● About this exercise:
Every line of the data below is to be duplicated exactly, pictures excepted.

● Data records:
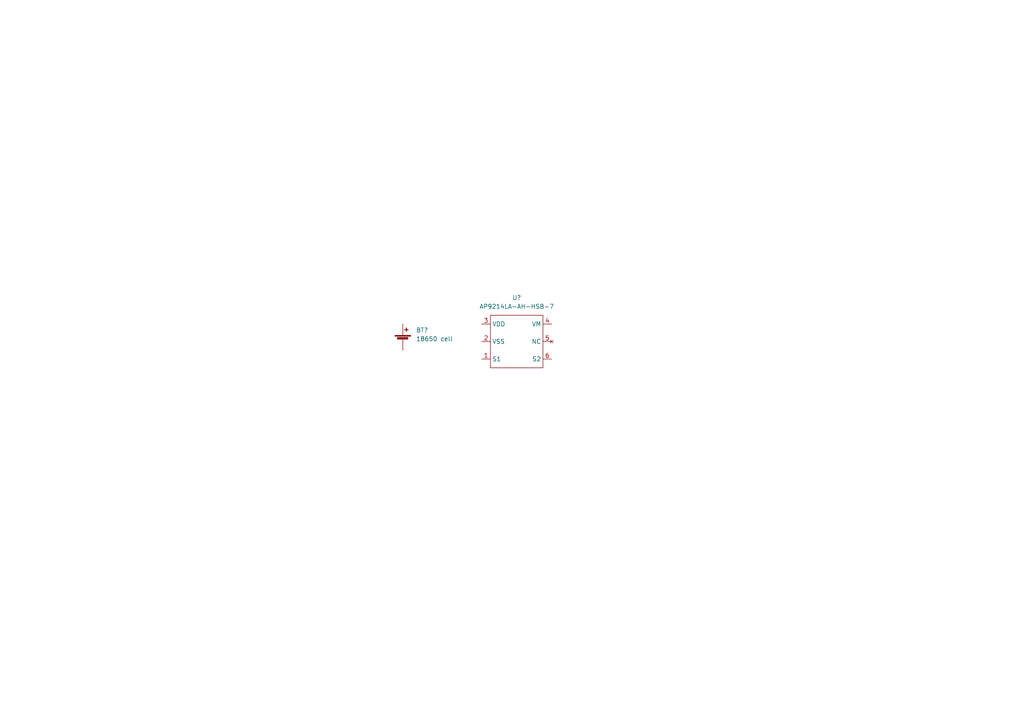
<source format=kicad_sch>
(kicad_sch (version 20211123) (generator eeschema)

  (uuid e63e39d7-6ac0-4ffd-8aa3-1841a4541b55)

  (paper "A4")

  


  (symbol (lib_id "18650_Plugger:AP9214LA-AH-HSB-7") (at 149.86 99.06 0) (mirror x) (unit 1)
    (in_bom yes) (on_board yes) (fields_autoplaced)
    (uuid 8be46e4f-a797-4e93-93ac-0644d99f92db)
    (property "Reference" "U?" (id 0) (at 149.86 86.36 0))
    (property "Value" "AP9214LA-AH-HSB-7" (id 1) (at 149.86 88.9 0))
    (property "Footprint" "" (id 2) (at 149.86 99.06 0)
      (effects (font (size 1.27 1.27)) hide)
    )
    (property "Datasheet" "" (id 3) (at 149.86 99.06 0)
      (effects (font (size 1.27 1.27)) hide)
    )
    (pin "1" (uuid 940c189c-f6c4-417d-8572-f6843bfbd0a3))
    (pin "2" (uuid 3e3895cc-f9d0-4583-8e8f-31b6e7b8021f))
    (pin "3" (uuid f68c8040-5b63-420e-be1b-93517e9ea04a))
    (pin "4" (uuid cebdf786-1fb1-4584-9182-ccdfb6a45eea))
    (pin "5" (uuid a67822b7-b0d1-4dda-9446-aba05e4c7f29))
    (pin "6" (uuid c5764508-fd30-4ee9-9bf9-3bc9ae3fb09c))
  )

  (symbol (lib_id "Device:Battery_Cell") (at 116.84 99.06 0) (unit 1)
    (in_bom yes) (on_board yes) (fields_autoplaced)
    (uuid bc1d5740-b0c7-4566-95b0-470ac47a1fb3)
    (property "Reference" "BT?" (id 0) (at 120.65 95.7579 0)
      (effects (font (size 1.27 1.27)) (justify left))
    )
    (property "Value" "18650 cell" (id 1) (at 120.65 98.2979 0)
      (effects (font (size 1.27 1.27)) (justify left))
    )
    (property "Footprint" "" (id 2) (at 116.84 97.536 90)
      (effects (font (size 1.27 1.27)) hide)
    )
    (property "Datasheet" "~" (id 3) (at 116.84 97.536 90)
      (effects (font (size 1.27 1.27)) hide)
    )
    (pin "1" (uuid 55cff608-ab38-48d9-ac09-2d0a877ceca1))
    (pin "2" (uuid 0fc912fd-5036-4a55-b598-a9af40810824))
  )

  (sheet_instances
    (path "/" (page "1"))
  )

  (symbol_instances
    (path "/bc1d5740-b0c7-4566-95b0-470ac47a1fb3"
      (reference "BT?") (unit 1) (value "18650 cell") (footprint "")
    )
    (path "/8be46e4f-a797-4e93-93ac-0644d99f92db"
      (reference "U?") (unit 1) (value "AP9214LA-AH-HSB-7") (footprint "")
    )
  )
)

</source>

● Your solution:
<source format=kicad_sch>
(kicad_sch (version 20211123) (generator eeschema)

  (uuid e63e39d7-6ac0-4ffd-8aa3-1841a4541b55)

  (paper "A4")

  


  (symbol (lib_id "18650_Plugger:AP9214LA-AH-HSB-7") (at 149.86 99.06 0) (mirror x) (unit 1)
    (in_bom yes) (on_board yes) (fields_autoplaced)
    (uuid 8be46e4f-a797-4e93-93ac-0644d99f92db)
    (property "Reference" "U?" (id 0) (at 149.86 86.36 0))
    (property "Value" "AP9214LA-AH-HSB-7" (id 1) (at 149.86 88.9 0))
    (property "Footprint" "" (id 2) (at 149.86 99.06 0)
      (effects (font (size 1.27 1.27)) hide)
    )
    (property "Datasheet" "" (id 3) (at 149.86 99.06 0)
      (effects (font (size 1.27 1.27)) hide)
    )
    (pin "1" (uuid 940c189c-f6c4-417d-8572-f6843bfbd0a3))
    (pin "2" (uuid 3e3895cc-f9d0-4583-8e8f-31b6e7b8021f))
    (pin "3" (uuid f68c8040-5b63-420e-be1b-93517e9ea04a))
    (pin "4" (uuid cebdf786-1fb1-4584-9182-ccdfb6a45eea))
    (pin "5" (uuid a67822b7-b0d1-4dda-9446-aba05e4c7f29))
    (pin "6" (uuid c5764508-fd30-4ee9-9bf9-3bc9ae3fb09c))
  )

  (symbol (lib_id "Device:Battery_Cell") (at 116.84 99.06 0) (unit 1)
    (in_bom yes) (on_board yes) (fields_autoplaced)
    (uuid bc1d5740-b0c7-4566-95b0-470ac47a1fb3)
    (property "Reference" "BT?" (id 0) (at 120.65 95.7579 0)
      (effects (font (size 1.27 1.27)) (justify left))
    )
    (property "Value" "18650 cell" (id 1) (at 120.65 98.2979 0)
      (effects (font (size 1.27 1.27)) (justify left))
    )
    (property "Footprint" "" (id 2) (at 116.84 97.536 90)
      (effects (font (size 1.27 1.27)) hide)
    )
    (property "Datasheet" "~" (id 3) (at 116.84 97.536 90)
      (effects (font (size 1.27 1.27)) hide)
    )
    (pin "1" (uuid 55cff608-ab38-48d9-ac09-2d0a877ceca1))
    (pin "2" (uuid 0fc912fd-5036-4a55-b598-a9af40810824))
  )

  (sheet_instances
    (path "/" (page "1"))
  )

  (symbol_instances
    (path "/bc1d5740-b0c7-4566-95b0-470ac47a1fb3"
      (reference "BT?") (unit 1) (value "18650 cell") (footprint "")
    )
    (path "/8be46e4f-a797-4e93-93ac-0644d99f92db"
      (reference "U?") (unit 1) (value "AP9214LA-AH-HSB-7") (footprint "")
    )
  )
)

</source>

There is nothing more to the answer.